### ASSIGNMENT:
Extract the lines up to and including the one that contains "color:#0d0d0d;", starting with the first line of the entries below, and omit the pictures.

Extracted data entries
════════════════

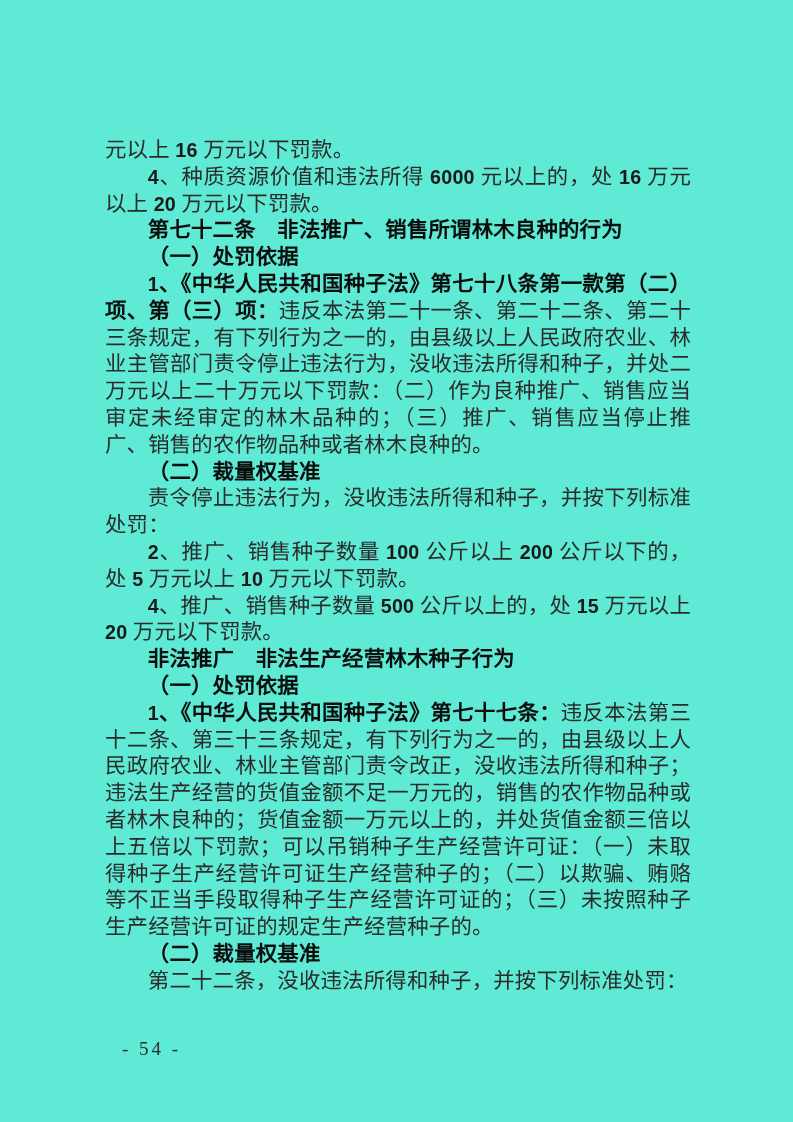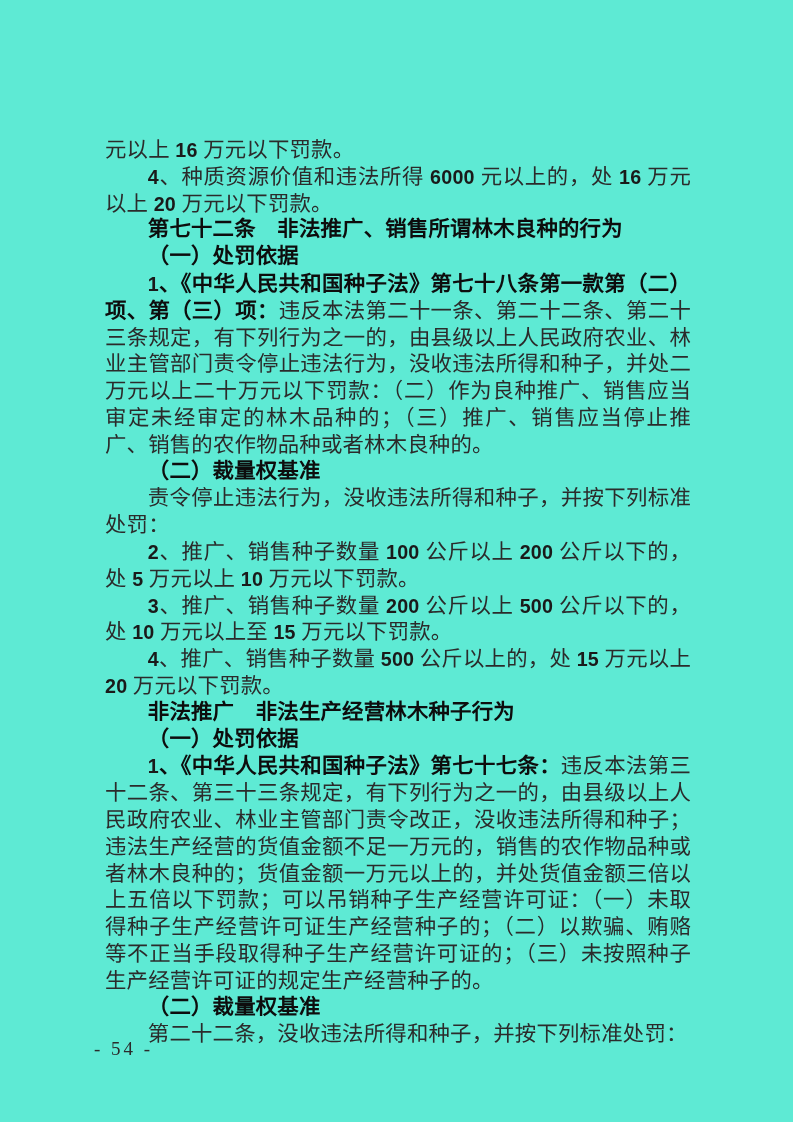--- a/index.html
+++ b/index.html
@@ -25,7 +25,7 @@
   }
   .content p.indent { text-indent:2em; }
   .article-heading, .sub-heading {
-    font-family:Liberation Mono, monospace;
+    font-family:Liberation Sans, sans-serif;
     font-weight:bold;
     color:#0d0d0d;
     text-align:left !important;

════════════════

### WRITTEN REPLY:
--- a/index.html
+++ b/index.html
@@ -25,7 +25,7 @@
   }
   .content p.indent { text-indent:2em; }
   .article-heading, .sub-heading {
-    font-family:Liberation Mono, monospace;
+    font-family:Liberation Sans, sans-serif;
     font-weight:bold;
     color:#0d0d0d;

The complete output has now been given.